_EXERCISE PROMPT_
Once you find the line with "- Implement feasible" in the data that follows, repeat it and every line after it exactly, through the line with "- Users can".

_DATASET RECORDS_
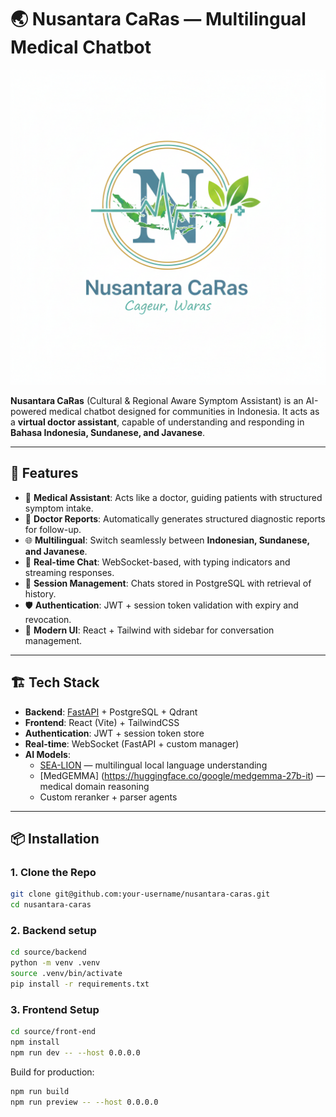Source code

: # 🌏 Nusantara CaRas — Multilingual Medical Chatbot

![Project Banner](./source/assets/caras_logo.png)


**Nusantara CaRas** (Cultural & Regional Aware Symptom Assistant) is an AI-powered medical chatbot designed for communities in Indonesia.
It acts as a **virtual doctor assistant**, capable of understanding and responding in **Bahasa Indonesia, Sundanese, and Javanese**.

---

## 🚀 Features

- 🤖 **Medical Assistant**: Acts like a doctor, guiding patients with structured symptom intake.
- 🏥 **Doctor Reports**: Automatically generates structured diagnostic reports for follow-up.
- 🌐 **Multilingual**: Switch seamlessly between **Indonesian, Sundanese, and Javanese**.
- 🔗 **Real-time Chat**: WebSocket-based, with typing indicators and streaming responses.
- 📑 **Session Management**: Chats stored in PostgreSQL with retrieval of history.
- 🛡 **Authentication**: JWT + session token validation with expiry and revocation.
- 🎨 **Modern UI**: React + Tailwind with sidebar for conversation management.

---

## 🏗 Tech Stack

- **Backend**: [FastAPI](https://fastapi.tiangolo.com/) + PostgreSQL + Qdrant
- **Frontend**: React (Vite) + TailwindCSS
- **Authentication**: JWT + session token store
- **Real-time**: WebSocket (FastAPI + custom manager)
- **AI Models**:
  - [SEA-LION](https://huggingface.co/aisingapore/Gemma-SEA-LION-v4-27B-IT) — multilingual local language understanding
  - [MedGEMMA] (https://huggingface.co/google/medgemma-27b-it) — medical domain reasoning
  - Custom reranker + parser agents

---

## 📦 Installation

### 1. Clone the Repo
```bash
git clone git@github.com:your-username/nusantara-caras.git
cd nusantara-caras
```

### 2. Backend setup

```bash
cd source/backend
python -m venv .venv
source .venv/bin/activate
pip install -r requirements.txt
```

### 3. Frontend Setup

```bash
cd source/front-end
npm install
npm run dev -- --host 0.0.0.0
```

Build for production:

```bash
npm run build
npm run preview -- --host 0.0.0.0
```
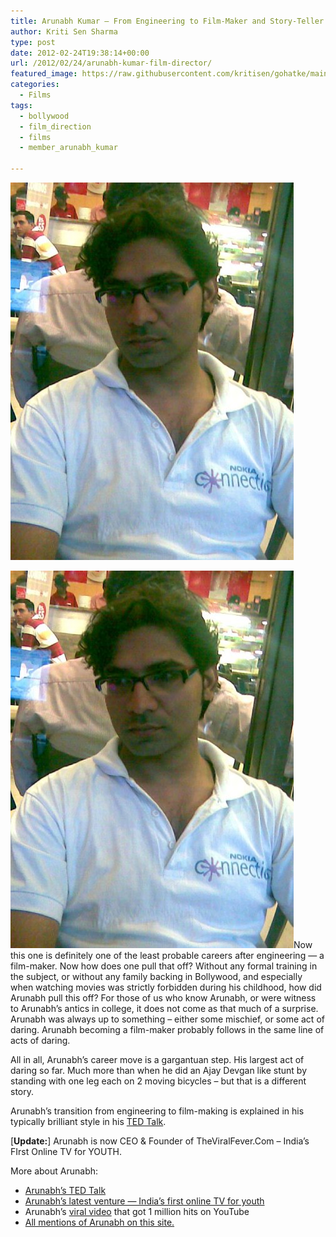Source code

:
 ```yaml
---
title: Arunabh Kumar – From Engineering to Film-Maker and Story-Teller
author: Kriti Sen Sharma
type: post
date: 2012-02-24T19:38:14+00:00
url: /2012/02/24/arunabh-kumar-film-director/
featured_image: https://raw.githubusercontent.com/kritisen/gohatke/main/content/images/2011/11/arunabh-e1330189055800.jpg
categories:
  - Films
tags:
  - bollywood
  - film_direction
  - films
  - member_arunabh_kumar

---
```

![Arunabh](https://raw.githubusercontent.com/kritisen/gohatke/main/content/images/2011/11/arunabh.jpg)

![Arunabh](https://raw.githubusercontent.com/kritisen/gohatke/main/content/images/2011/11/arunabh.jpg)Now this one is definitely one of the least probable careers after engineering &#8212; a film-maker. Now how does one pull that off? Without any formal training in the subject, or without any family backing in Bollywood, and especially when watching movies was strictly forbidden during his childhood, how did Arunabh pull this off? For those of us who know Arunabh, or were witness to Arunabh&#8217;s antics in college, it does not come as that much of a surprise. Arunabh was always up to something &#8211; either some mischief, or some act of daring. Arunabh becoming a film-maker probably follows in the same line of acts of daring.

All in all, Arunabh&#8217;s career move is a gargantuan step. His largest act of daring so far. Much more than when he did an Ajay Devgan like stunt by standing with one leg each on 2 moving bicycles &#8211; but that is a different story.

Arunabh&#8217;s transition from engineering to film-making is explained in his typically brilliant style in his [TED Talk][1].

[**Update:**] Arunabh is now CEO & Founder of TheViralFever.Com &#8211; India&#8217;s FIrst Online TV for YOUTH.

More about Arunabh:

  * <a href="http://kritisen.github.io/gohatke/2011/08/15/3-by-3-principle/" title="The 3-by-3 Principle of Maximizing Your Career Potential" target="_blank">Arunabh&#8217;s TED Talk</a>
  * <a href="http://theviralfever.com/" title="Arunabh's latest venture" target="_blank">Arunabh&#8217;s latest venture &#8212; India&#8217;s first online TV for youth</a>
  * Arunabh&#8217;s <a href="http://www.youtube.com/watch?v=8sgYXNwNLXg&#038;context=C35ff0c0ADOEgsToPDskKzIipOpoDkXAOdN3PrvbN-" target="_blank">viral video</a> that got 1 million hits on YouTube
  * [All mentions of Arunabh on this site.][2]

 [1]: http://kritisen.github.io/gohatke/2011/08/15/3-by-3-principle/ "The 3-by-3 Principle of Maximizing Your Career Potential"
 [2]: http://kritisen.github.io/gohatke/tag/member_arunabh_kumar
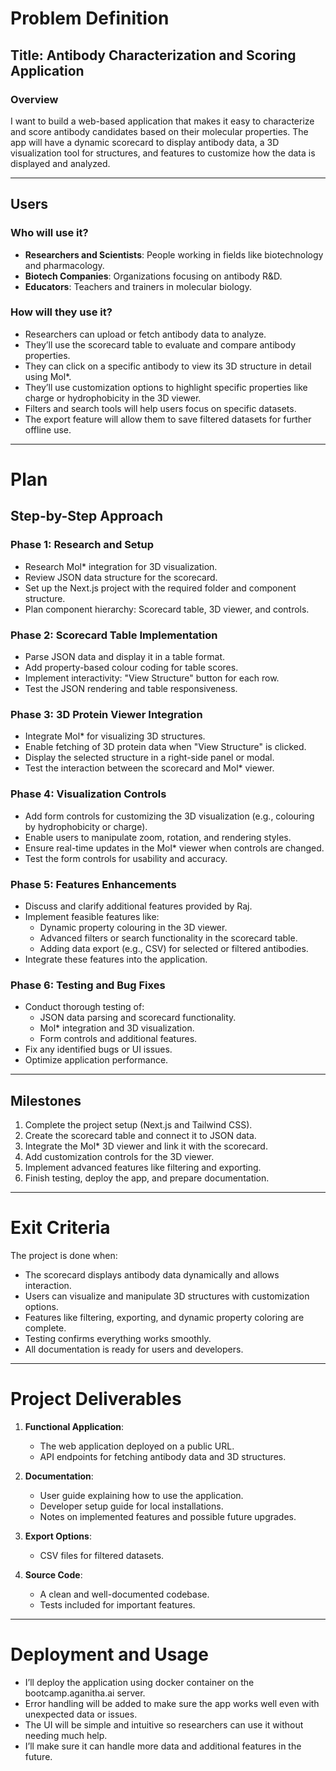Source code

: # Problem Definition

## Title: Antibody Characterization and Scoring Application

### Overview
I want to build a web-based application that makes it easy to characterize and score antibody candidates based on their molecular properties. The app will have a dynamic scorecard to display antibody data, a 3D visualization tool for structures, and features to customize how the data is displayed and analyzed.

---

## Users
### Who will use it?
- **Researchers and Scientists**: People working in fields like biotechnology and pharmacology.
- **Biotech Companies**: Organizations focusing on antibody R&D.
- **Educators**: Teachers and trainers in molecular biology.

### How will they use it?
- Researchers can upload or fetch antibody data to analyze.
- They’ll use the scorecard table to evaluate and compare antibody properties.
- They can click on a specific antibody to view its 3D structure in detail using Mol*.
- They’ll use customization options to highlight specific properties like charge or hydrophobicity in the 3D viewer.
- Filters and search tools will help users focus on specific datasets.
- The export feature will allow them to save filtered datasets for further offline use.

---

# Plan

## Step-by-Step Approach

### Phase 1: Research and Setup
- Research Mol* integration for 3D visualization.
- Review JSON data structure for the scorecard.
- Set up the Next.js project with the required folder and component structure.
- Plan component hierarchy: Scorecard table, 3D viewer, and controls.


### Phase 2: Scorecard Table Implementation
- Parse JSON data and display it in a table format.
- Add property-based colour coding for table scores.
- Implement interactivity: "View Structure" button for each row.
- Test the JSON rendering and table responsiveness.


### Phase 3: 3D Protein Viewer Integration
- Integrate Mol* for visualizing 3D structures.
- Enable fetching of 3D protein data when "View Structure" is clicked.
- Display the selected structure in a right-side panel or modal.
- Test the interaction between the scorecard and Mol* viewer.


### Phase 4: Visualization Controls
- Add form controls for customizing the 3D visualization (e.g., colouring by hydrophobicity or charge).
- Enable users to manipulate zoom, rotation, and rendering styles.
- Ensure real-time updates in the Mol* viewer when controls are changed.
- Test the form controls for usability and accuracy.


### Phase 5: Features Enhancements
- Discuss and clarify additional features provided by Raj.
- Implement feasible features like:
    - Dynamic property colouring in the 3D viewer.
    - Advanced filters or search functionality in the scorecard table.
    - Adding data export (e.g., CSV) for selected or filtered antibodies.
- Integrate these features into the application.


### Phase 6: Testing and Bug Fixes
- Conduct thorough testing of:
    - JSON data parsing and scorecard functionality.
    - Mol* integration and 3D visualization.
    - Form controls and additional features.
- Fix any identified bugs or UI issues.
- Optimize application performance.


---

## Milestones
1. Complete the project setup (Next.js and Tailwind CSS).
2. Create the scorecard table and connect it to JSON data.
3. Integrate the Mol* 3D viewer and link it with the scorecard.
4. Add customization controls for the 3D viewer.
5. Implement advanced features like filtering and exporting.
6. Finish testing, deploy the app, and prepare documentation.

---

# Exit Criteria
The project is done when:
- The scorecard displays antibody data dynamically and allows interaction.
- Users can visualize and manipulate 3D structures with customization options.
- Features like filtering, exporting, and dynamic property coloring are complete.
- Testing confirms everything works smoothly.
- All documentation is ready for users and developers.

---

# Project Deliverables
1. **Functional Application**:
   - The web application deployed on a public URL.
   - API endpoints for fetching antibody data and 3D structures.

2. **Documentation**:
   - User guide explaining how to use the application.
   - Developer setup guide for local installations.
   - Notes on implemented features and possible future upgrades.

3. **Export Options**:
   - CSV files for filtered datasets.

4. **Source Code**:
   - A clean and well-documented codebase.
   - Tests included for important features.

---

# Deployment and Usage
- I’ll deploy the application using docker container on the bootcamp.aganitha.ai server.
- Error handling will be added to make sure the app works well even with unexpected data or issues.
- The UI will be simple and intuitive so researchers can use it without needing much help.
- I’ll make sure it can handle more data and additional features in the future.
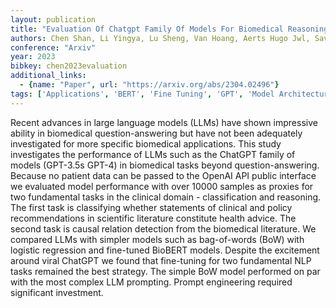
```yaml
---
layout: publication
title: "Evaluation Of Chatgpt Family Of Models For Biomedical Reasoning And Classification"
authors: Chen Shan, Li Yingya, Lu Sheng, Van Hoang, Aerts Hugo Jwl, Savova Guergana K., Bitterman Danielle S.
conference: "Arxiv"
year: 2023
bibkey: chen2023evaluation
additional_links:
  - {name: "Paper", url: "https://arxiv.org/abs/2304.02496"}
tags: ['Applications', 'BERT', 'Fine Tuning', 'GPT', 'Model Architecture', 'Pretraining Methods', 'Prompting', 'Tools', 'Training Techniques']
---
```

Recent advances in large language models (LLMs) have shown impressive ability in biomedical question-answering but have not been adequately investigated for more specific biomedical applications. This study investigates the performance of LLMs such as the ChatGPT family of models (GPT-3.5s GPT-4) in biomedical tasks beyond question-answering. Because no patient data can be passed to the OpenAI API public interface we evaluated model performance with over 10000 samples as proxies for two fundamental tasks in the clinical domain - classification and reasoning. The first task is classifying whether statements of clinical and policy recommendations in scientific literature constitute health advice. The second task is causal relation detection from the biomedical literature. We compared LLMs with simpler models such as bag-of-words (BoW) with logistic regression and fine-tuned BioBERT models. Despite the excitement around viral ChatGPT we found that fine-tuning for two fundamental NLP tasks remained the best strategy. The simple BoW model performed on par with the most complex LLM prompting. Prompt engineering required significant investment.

_RESPONSE BOX_
- Implement feasible features like:
    - Dynamic property colouring in the 3D viewer.
    - Advanced filters or search functionality in the scorecard table.
    - Adding data export (e.g., CSV) for selected or filtered antibodies.
- Integrate these features into the application.


### Phase 6: Testing and Bug Fixes
- Conduct thorough testing of:
    - JSON data parsing and scorecard functionality.
    - Mol* integration and 3D visualization.
    - Form controls and additional features.
- Fix any identified bugs or UI issues.
- Optimize application performance.


---

## Milestones
1. Complete the project setup (Next.js and Tailwind CSS).
2. Create the scorecard table and connect it to JSON data.
3. Integrate the Mol* 3D viewer and link it with the scorecard.
4. Add customization controls for the 3D viewer.
5. Implement advanced features like filtering and exporting.
6. Finish testing, deploy the app, and prepare documentation.

---

# Exit Criteria
The project is done when:
- The scorecard displays antibody data dynamically and allows interaction.
- Users can visualize and manipulate 3D structures with customization options.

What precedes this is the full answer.